No, “The Cake that Mattered” was not perfect, as I had hoped it would be for Kelsey on her big day.  Actually it was quite battered and bruised. But it was still standing when time came for the bride and groom to cut it (what a relief!), and it was delicious, if I do say so myself, all credit due to Rose’s reliable recipes.


The Cake that Mattered


And as Mackenzie so eloquently declared in her noble effort to comfort me, “It doesn’t matter what’s on the outside, Mom, it matters what’s on the inside.”

Wishing Kelsey and Shawn love, laughter and happily ever after and extending my heartfelt thanks to Rose Levy Beranbaum for sharing her wonderful wedding cake recipes with us, I give you this week’s Special of the day: The Cake that Mattered and Rose Levy Beranbaum’s recipes for 3-Tier White Wedding Cake to Serve 150 and Neoclassic Buttercream and an Almond Icing recipe of my own.  Happy baking!

3-Tier White Wedding Cake to Serve 150  (I made this recipe twice to make the 14-, 12- and 9-inch layers.)

Recipe from THE CAKE BIBLE, reprinted with permission from William Morrow; Copyright © 1988 by Rose Levy Beranbaum.


(Have ingredients at room temperature before starting.)

11 ounces large egg whites

1 pound 3.75 ounces milk

21 grams vanilla

1 pound 8.5 ounces sifted cake flour

1 pound 8.5 ounces sugar

38 grams baking powder

12 grams salt

14 ounces unsalted butter (must be softened)

Grease the pans, line the bottoms with parchment or wax paper, and then grease again and flour.

For very even cakes, use Magi-Cake strips.


Arrange 2 oven racks as close to the center of the oven as possible with at least 3 inches between them.

Preheat the oven to 350 degrees Fahrenheit.

In a medium bowl, lightly combine the whites, ¼ of the milk, and the vanilla.

In a large mixing bowl combine all of the dry ingredients and mix on low speed for 1 minute to blend.

Add the butter and the remaining milk.

Mix on low speed until the dry ingredients are moistened.

Beat at medium speed (high speed if using a hand mixer) for 1 ½ minutes to aerate and develop the cake’s structure.

### [Data extracts]
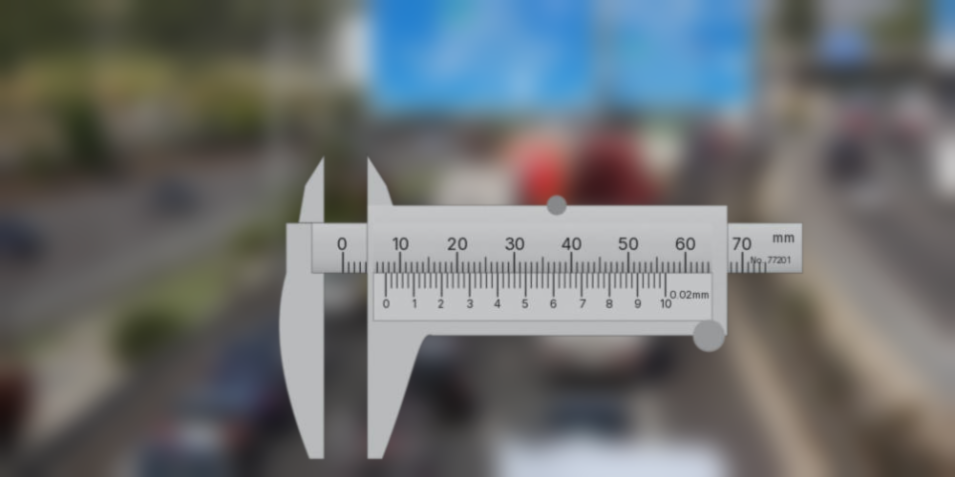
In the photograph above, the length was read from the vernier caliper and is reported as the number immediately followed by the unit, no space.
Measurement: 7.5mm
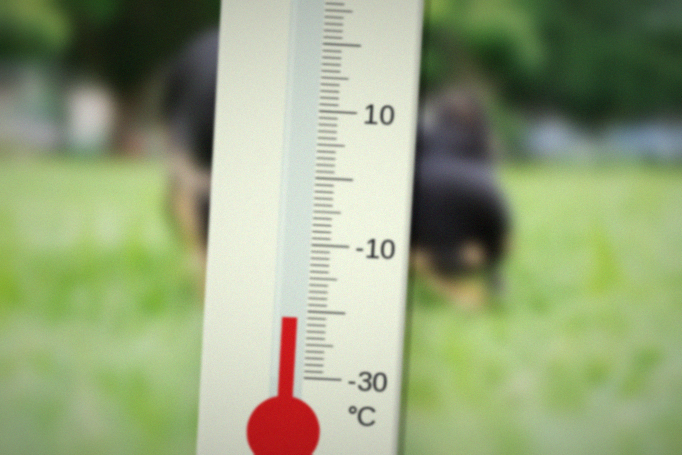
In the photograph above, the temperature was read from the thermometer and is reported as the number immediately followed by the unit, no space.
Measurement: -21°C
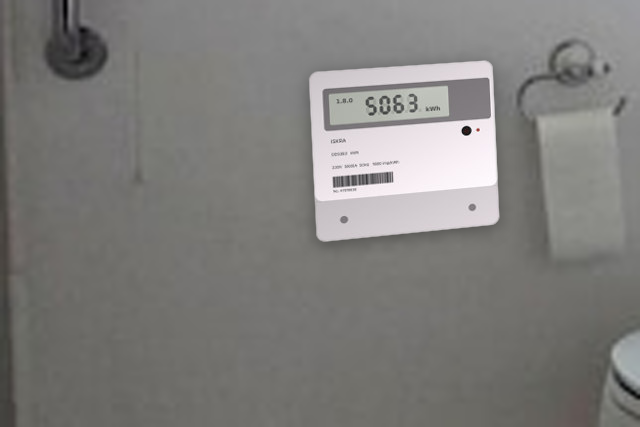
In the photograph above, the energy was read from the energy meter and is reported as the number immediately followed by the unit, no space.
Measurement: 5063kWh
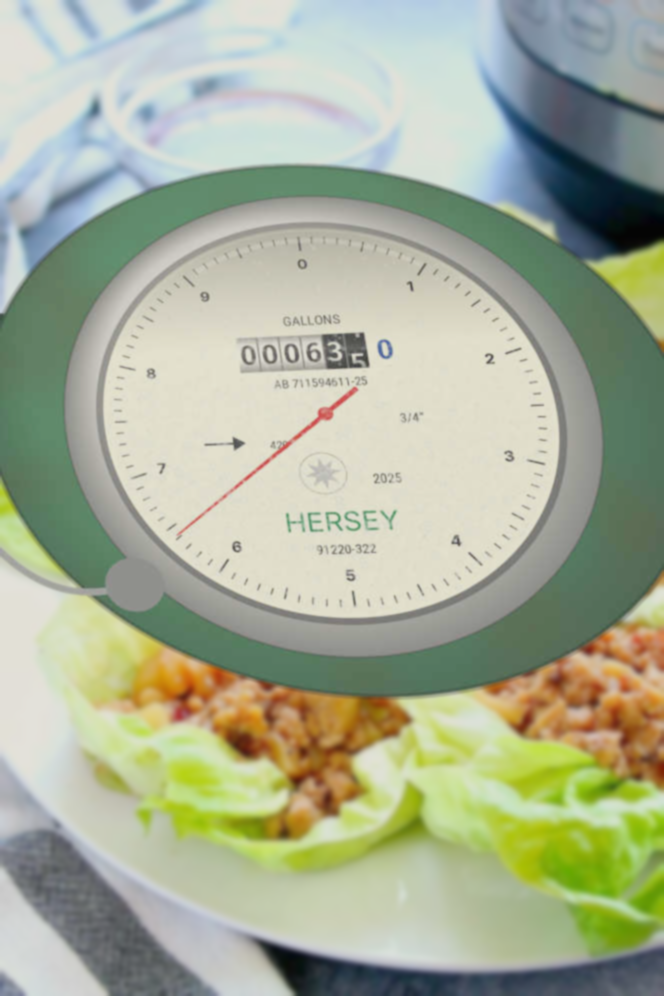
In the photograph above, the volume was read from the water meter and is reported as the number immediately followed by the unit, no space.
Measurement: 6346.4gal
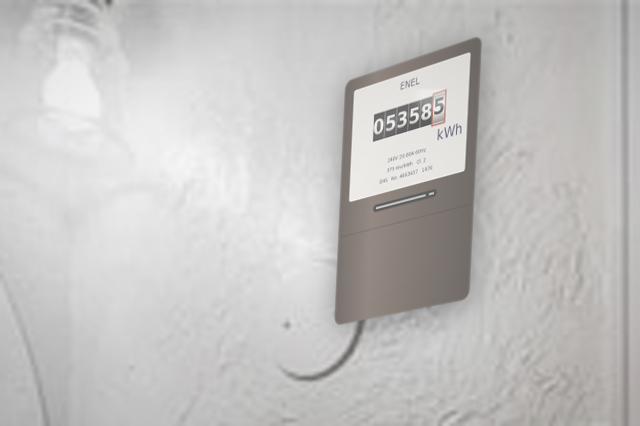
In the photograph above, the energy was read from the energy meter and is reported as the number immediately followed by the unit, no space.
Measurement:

* * *

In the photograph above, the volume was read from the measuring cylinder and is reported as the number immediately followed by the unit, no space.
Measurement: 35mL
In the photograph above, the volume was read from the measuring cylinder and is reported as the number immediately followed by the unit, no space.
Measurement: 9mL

### [Complete the following]
#1 Please reproduce the section of the wedding cake post starting with "Grease the pans, line" and going on through "inches between them.".
#2 List every ingredient the wedding cake post gives for the 3-tier white wedding cake.
The records have no connection to the wedding cake post.

### [Answers to the problems]
#1
Grease the pans, line the bottoms with parchment or wax paper, and then grease again and flour.

For very even cakes, use Magi-Cake strips.


Arrange 2 oven racks as close to the center of the oven as possible with at least 3 inches between them.

#2
- large egg whites
- milk
- vanilla
- sifted cake flour
- sugar
- baking powder
- salt
- unsalted butter